SAP is looking flat-footed in another emerging technology area--software as a service. Granted, most big software companies are moving slowly, for fear of cannibalizing their sales of packaged software. SAP positions its hosted CRM product as a stepping stone to its licensed product. At last week's Sapphire event, it introduced an on-demand procurement application, but more interesting will be the larger service-based ERP product it's testing with a few dozen customers called A1S. Kagermann is candid in acknowledging some customers might be ready for software as a service before SAP is ready for such a different business model. A1S is scheduled for delivery in 2008, but Kagermann says he'll push back those plans if needed.
SAP also needs to improve its tools for letting people analyze and share the data stored in its systems. Starting this year, it will add Web 2.0 capabilities to NetWeaver and SAP ERP, including an Ajax-enabled interface for NetWeaver Portal to more easily create mashup views of business data from different sources. Portal users will also be able to create wikis and social networking circles. SAP also said it has sold, with Microsoft, 400,000 licenses for Duet, the companies' co-developed software for accessing SAP data through Office apps.
On the SOA front, SAP says an upgraded NetWeaver, due in the third quarter, will provide a repository from which developers can pull services to build composite apps.
BEHIND IN BUSINESS INTELLIGENCE?
SAP also is planning an improved version of NetWeaver Business Intelligence designed to make it easier for employees to access company information without IT creating reports. It also announced new risk management and compliance applications aimed at CFOs, who SAP thinks are having a bigger impact on IT decision making.
But rivals have been making bolder moves in BI. Oracle is in the midst of buying Hyperion, a business intelligence vendor best known for its roots in the finance department. Business Objects last week said it's buying Cartesis for $300 million. Cartesis has financial reporting and risk and compliance tools. Asked if SAP needs to acquire a BI player, Kagermann suggested it isn't shopping for a major acquisition. "We look always," he said. "We're always making small acquisitions."
The job of selling SAP software to small and midsize businesses falls to Hans-Peter Klaey, who moved in January from president of SAP's Asia-Pacific region to lead a new business unit focused on those customers. His job will be made harder if SAP doesn't have a credible software-as-a-service ERP suite.

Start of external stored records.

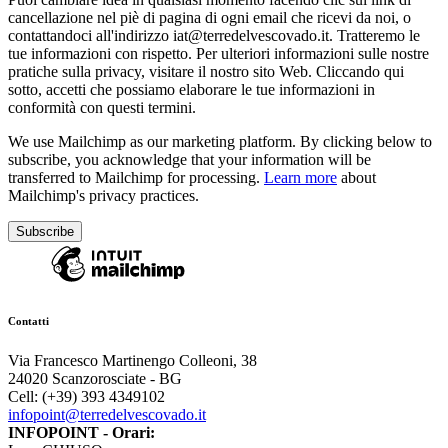
cancellazione nel piè di pagina di ogni email che ricevi da noi, o
contattandoci all'indirizzo iat@terredelvescovado.it. Tratteremo le
tue informazioni con rispetto. Per ulteriori informazioni sulle nostre
pratiche sulla privacy, visitare il nostro sito Web. Cliccando qui
sotto, accetti che possiamo elaborare le tue informazioni in
conformità con questi termini.
We use Mailchimp as our marketing platform. By clicking below to
subscribe, you acknowledge that your information will be
transferred to Mailchimp for processing.
Learn more
about
Mailchimp's privacy practices.
Contatti
Via Francesco Martinengo Colleoni, 38
24020 Scanzorosciate - BG
Cell: (+39) 393 4349102
infopoint@terredelvescovado.it
INFOPOINT - Orari:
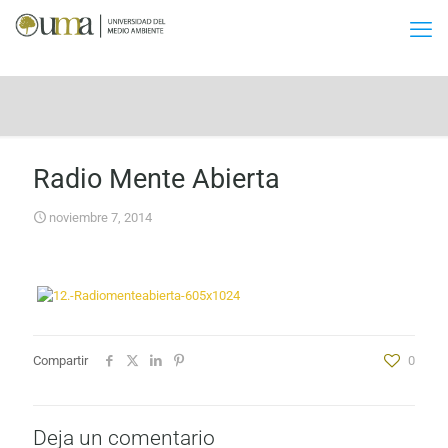
Radio Mente Abierta
noviembre 7, 2014
Compartir
0
Deja un comentario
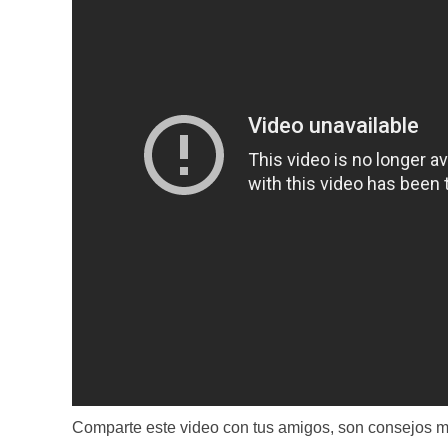
Comparte este video con tus amigos, son consejos mu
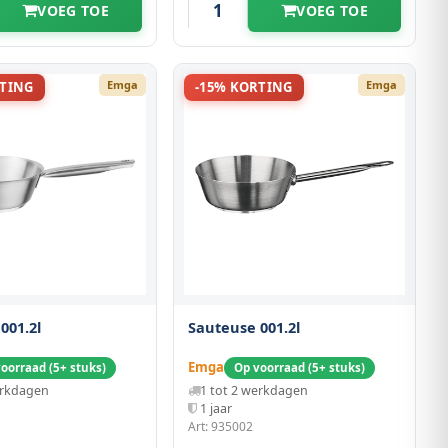
VOEG TOE
VOEG TOE
Emga
Emga
RTING
-15% KORTING
001.2l
Sauteuse 001.2l
Emga
oorraad (5+ stuks)
Op voorraad (5+ stuks)
erkdagen
1 tot 2 werkdagen
1 jaar
Art: 935002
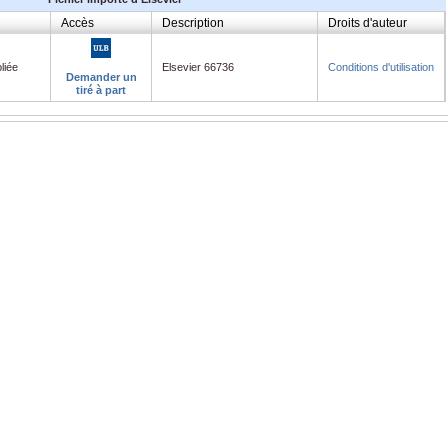
Accès
Description
Droits d'auteur
liée
Elsevier 66736
Conditions d'utilisation
Demander un
tiré à part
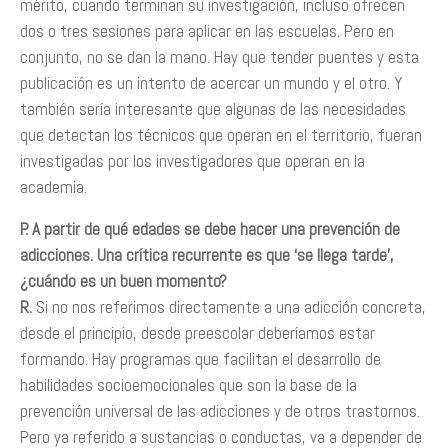
mérito, cuando terminan su investigación, incluso ofrecen
dos o tres sesiones para aplicar en las escuelas. Pero en
conjunto, no se dan la mano. Hay que tender puentes y esta
publicación es un intento de acercar un mundo y el otro. Y
también sería interesante que algunas de las necesidades
que detectan los técnicos que operan en el territorio, fueran
investigadas por los investigadores que operan en la
academia.
P. A partir de qué edades se debe hacer una prevención de
adicciones. Una crítica recurrente es que ‘se llega tarde’,
¿cuándo es un buen momento?
R.
Si no nos referimos directamente a una adicción concreta,
desde el principio, desde preescolar deberíamos estar
formando. Hay programas que facilitan el desarrollo de
habilidades socioemocionales que son la base de la
prevención universal de las adicciones y de otros trastornos.
Pero ya referido a sustancias o conductas, va a depender de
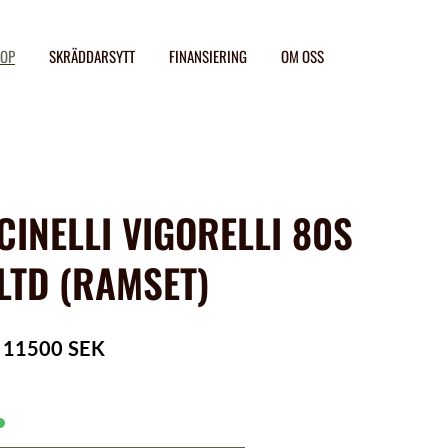
OP
SKRÄDDARSYTT
FINANSIERING
OM OSS
CINELLI VIGORELLI 80S
LTD (RAMSET)
11500 SEK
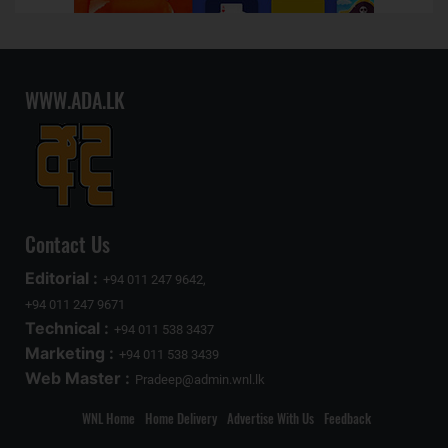
WWW.ADA.LK
Contact Us
Editorial :
+94 011 247 9642,
+94 011 247 9671
Technical :
+94 011 538 3437
Marketing :
+94 011 538 3439
Web Master :
Pradeep@admin.wnl.lk
WNL Home
Home Delivery
Advertise With Us
Feedback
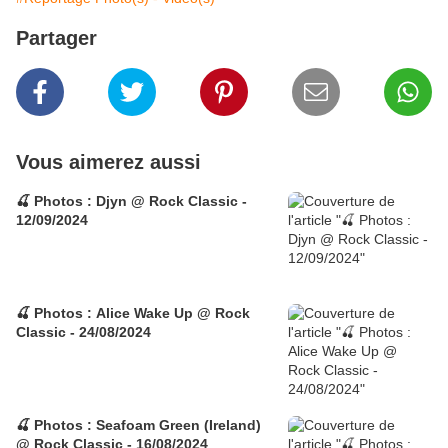
Partager
Vous aimerez aussi
🍒 Photos : Djyn @ Rock Classic -
12/09/2024
🍒 Photos : Alice Wake Up @ Rock
Classic - 24/08/2024
🍒 Photos : Seafoam Green (Ireland)
@ Rock Classic - 16/08/2024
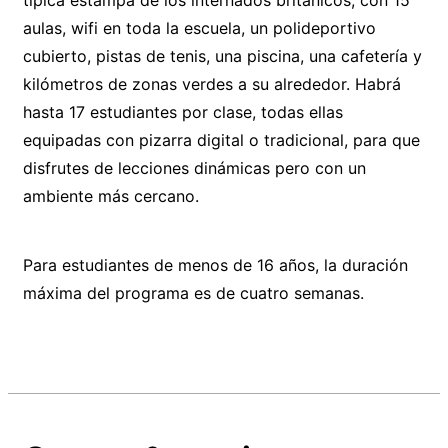
aulas, wifi en toda la escuela, un polideportivo
cubierto, pistas de tenis, una piscina, una cafetería y
kilómetros de zonas verdes a su alrededor. Habrá
hasta 17 estudiantes por clase, todas ellas
equipadas con pizarra digital o tradicional, para que
disfrutes de lecciones dinámicas pero con un
ambiente más cercano.
Para estudiantes de menos de 16 años, la duración
máxima del programa es de cuatro semanas.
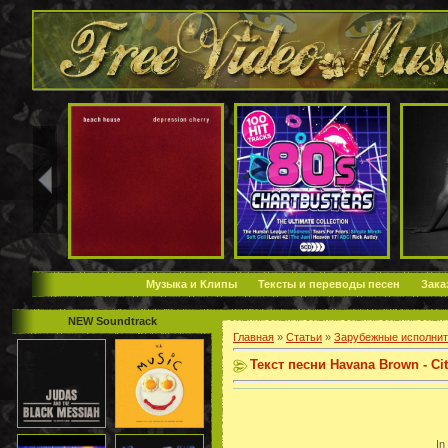
Музыка и Клипы
Тексты и переводы песен
Зака
NEW Soundtrack
Главная
»
Статьи
»
Зарубежные исполнит
Текст песни Havana Brown - Cit
In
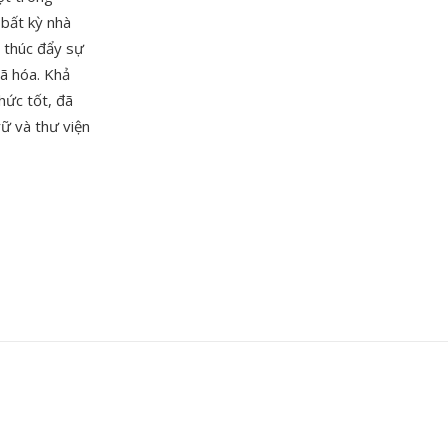
bất kỳ nhà
, thúc đẩy sự
ã hóa. Khả
hức tốt, đã
ữ và thư viện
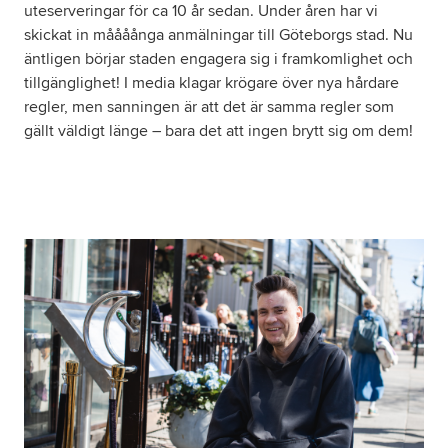
uteserveringar för ca 10 år sedan. Under åren har vi
skickat in måååånga anmälningar till Göteborgs stad. Nu
Om oss
äntligen börjar staden engagera sig i framkomlighet och
tillgänglighet! I media klagar krögare över nya hårdare
regler, men sanningen är att det är samma regler som
Nyheter
gällt väldigt länge – bara det att ingen brytt sig om dem!
Ordlista
FAQ
Tillgänglighetsredogörelse
GDPR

A bigger leadership shift came with the departure of Agassi. Longtime SAP executive Leo Apotheker, who leads SAP marketing as president of Customer Solutions & Operations, also became Kagermann's deputy CEO last month. President of Americas Bill McDermott added oversight of Asia-Pacific. Kagermann split among several executives the oversight of products and technology. Agassi was "brilliant in presenting," Kagermann says, but "it's good to have several people with product experience."
Agassi's resignation is telling of SAP's unwillingness to bend its culture. SAP was asking Agassi to serve as co-CEO alongside Apotheker for five years, and then after that, commit to at least five years as solo CEO. SAP would ask for such a commitment from anyone seeking the top spot, Apotheker says.
SAP is part of an industry in transition, and it's made changes, too--in management, in technology, and in the types of customers it's pursuing. But it also knows what it doesn't intend to change.